_RECORDS SHOWN_.
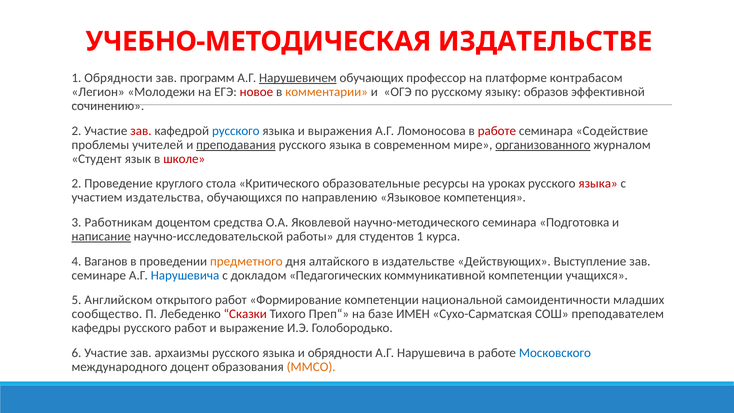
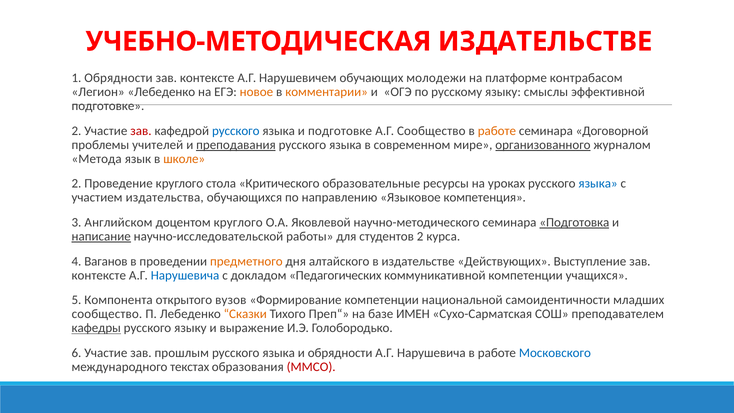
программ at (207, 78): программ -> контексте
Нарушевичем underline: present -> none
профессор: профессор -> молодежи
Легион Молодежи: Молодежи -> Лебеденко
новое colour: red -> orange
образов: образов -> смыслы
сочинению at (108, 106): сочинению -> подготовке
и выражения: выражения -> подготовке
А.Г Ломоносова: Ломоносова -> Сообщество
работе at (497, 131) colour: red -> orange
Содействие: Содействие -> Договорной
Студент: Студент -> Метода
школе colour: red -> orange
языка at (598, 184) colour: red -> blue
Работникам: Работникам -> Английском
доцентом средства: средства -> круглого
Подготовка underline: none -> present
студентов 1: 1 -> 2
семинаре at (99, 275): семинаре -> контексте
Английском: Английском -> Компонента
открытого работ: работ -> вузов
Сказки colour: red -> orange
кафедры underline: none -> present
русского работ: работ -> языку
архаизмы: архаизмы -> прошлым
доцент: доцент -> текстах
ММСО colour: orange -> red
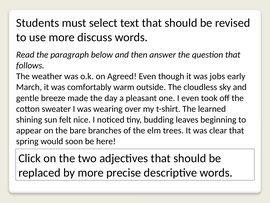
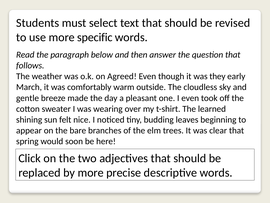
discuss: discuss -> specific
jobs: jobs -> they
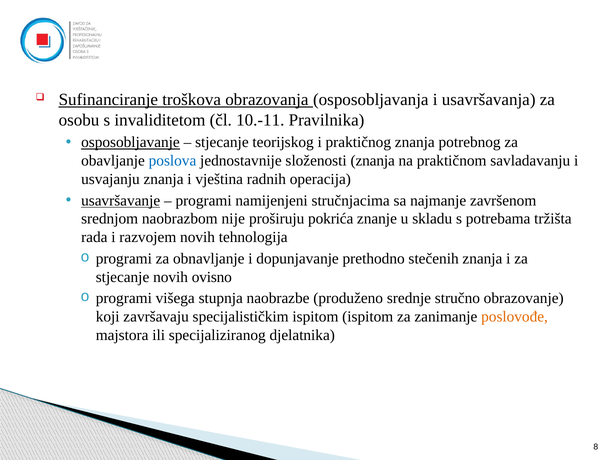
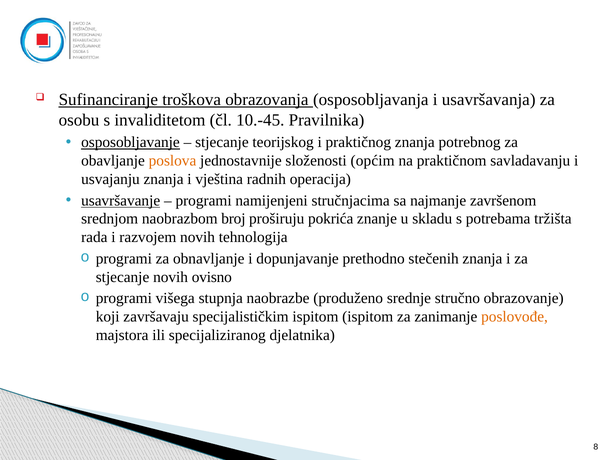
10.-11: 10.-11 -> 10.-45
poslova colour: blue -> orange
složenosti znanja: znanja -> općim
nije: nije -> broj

_WHAT NEEDS TO BE DONE_.
Copy out the stretch of the items from their start through the line containing "и выражения: выражения -> подготовке", both ends included, reproducing each line verbatim. Omit the picture lines from the answer.

_RESULT FOR THIS TASK_.
программ at (207, 78): программ -> контексте
Нарушевичем underline: present -> none
профессор: профессор -> молодежи
Легион Молодежи: Молодежи -> Лебеденко
новое colour: red -> orange
образов: образов -> смыслы
сочинению at (108, 106): сочинению -> подготовке
и выражения: выражения -> подготовке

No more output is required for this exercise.